Understand the full climate impact on society from the company with a focus on the products the company provides and what is needed in society
Most companies still only use tools and assessments that focus on their own emissions (scope 1-3) and do not assess the actual climate emissions in society. Only if the whole society was static, and the future would be the same as today with no new companies and no new solutions, would such an approach make sense beyond a risk perspective. The major change with a full climate impact assessment is that the focus now is on the impact in society, not the company itself, from different perspectives. With a full climate impact assessment, including an understanding of the impact on human needs and dynamic feedback mechanisms, it is possible to assess the full impact of the company in society.
Initially a full impact approach can be daunting in a compliance driven culture, where external reporting and risk management, rather than actual impact in society has been the focus for a long time. However, even a rough assessment of the different impact areas often helps companies identify areas that are orders of magnitude more important than their current compliance drive work. In addition, many companies realise that the current risk/reduction climate agenda is only one part of a full impact strategy that involves many more parts of the company. A focus on the core business and the possibility to link increased sales to increased positive climate impact provides the opportunity to engage not only new parts of the company, but also opens up for new interactions with other stakeholders, far beyond reporting consultants and offsetting organisations.

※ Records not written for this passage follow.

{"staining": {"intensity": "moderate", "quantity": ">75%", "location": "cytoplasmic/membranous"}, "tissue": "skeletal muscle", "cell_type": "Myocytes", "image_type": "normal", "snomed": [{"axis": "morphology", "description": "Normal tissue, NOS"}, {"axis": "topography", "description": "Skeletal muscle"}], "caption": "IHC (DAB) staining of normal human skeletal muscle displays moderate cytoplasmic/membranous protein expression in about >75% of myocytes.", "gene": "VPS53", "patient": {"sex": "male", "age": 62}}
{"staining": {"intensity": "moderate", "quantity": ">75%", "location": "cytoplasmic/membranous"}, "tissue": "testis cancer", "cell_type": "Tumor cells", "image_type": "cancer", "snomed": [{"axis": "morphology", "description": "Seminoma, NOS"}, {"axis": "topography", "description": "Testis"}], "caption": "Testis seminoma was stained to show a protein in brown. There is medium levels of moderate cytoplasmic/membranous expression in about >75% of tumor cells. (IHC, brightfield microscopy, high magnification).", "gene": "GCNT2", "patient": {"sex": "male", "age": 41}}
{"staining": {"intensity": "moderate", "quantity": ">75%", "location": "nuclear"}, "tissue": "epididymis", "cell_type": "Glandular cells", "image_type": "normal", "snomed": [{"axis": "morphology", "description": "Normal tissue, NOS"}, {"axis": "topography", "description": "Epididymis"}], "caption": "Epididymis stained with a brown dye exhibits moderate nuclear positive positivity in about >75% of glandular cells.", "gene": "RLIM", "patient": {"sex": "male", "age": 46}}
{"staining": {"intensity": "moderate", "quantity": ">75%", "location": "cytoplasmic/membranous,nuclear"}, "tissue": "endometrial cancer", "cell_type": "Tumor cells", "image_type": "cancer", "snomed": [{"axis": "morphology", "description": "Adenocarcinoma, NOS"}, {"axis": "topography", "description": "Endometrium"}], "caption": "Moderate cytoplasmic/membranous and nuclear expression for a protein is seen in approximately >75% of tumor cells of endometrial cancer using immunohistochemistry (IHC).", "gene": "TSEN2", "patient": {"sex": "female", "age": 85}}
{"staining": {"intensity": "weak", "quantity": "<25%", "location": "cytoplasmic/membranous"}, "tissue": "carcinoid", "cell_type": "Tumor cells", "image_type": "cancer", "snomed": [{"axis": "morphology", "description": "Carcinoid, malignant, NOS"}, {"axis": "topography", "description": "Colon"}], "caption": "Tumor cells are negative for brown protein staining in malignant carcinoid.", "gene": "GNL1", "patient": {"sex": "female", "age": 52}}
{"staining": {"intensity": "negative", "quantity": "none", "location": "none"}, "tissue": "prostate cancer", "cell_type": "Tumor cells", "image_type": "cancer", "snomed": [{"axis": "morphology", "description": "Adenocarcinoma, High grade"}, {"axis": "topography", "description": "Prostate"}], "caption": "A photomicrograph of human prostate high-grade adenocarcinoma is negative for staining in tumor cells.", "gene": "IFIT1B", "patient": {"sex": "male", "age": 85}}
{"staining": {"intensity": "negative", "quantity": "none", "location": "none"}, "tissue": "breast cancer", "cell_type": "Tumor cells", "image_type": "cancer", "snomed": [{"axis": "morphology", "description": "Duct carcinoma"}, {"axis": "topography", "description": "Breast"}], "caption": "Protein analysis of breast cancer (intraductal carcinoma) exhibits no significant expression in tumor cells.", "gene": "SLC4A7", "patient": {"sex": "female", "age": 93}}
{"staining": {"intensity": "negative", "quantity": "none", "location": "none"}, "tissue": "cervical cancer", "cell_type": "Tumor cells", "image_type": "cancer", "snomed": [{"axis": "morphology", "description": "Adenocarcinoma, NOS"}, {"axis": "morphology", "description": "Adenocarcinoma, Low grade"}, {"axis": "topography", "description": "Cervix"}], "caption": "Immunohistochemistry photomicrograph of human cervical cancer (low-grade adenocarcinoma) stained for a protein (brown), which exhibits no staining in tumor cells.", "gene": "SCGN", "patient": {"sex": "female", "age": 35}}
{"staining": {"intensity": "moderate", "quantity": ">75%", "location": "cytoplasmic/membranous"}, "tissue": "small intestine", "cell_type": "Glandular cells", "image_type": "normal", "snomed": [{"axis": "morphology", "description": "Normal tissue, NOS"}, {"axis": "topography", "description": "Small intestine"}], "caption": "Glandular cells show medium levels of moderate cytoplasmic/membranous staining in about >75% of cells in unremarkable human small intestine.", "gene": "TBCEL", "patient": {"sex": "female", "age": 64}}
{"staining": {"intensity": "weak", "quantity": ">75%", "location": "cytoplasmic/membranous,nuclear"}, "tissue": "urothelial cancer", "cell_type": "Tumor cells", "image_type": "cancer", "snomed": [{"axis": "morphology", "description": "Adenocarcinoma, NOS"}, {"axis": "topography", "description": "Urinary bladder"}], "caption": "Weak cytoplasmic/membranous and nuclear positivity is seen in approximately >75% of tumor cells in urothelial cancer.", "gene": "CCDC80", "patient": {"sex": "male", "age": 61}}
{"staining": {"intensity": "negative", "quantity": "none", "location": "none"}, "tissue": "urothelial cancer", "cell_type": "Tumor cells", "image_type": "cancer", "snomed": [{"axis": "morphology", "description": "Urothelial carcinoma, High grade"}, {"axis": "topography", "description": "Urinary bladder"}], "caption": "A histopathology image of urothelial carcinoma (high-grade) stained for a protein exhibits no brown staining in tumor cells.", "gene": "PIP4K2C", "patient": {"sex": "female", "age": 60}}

Assessment focus (Steps 1, 2, 3, 4)
An initial overview of the potential positive impacts in society requires all the four assessment steps, as such an overview will provide insights into new areas that most companies do not include in their current innovation and climate strategies. To view the need for globally sustainable solutions in society as an innovation driver, a focus on human needs and the inclusion of dynamic feedback mechanisms are still new areas of inquiry for most organisations, so surprises are almost guaranteed. An initial overview also allows many different parts of the company to engage and a new generation of innovation to flourish. Based on such an overview, different ways forward can be discussed.